While this is a case study of one, we continue to selectively try this intervention with other patients affected with PLS and have seen other positive outcomes. There largest limitation of this case study is the lack of any documented norms across the age span in patients with this disease. Further research is needed to identify specific functional outcome measure norms and cut-off values for populations with PLS.
It is our goal that additional research will be conducted on the benefits of these technologies in patients with PLS in the hope that they may be more widely provided and covered for those who are suffering, particularly if such a sizeable benefit can be obtained. We also look to future studies that expand and improve upon the role of neuroprostheses for this and other neurologic disorders. If we are correct in the postulated mechanism of reducing the overflow of spasticity through the timely provision of electrical stimulation, patients with spasticity due to other diseases may also benefit.

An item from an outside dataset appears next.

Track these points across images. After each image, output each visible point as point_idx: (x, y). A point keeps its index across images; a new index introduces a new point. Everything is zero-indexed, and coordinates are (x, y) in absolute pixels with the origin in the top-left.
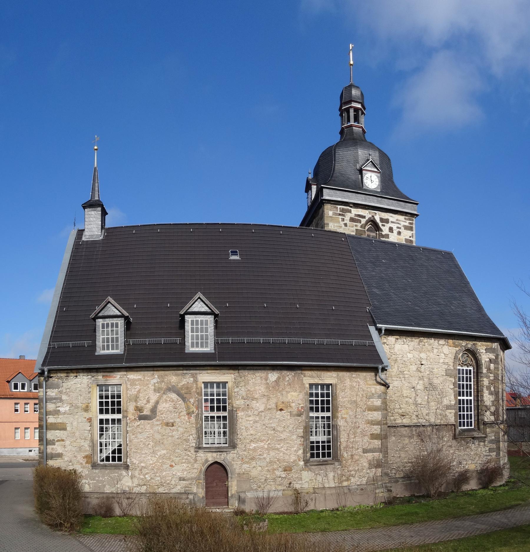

|Setting ||Right Side ||Left Side |
|Intensity ||40 ||40 |
|Wave Form ||Symmetric ||Symmetric |
|Phase Duration (μs) ||200 ||200 |
|Pulse Rate (Hz) ||30 ||30 |
|Ramp Up Time (s) ||0.3 ||0.3 |
|Extended Percentage ||20 ||20 |
|Ramp Down Time (s) ||0.3 ||0.4 |
Table 1: Specific initial settings used on the NESS L300 devices attached to this patient’s right and left legs.
|Measurement ||Without FES ||With FES |
|Gait Velocity (m/s) ||0.73 ||1.0 |
|6-minute Walk (m) ||281.6 ||376.1 |
|Timed Up & Go (s) ||22.51 ||14.01 |
|Functional Gait Assessment Score ||10/30 ||22/30 |
Table 2: Functional outcomes with or without Functional Electrical Stimulation (FES).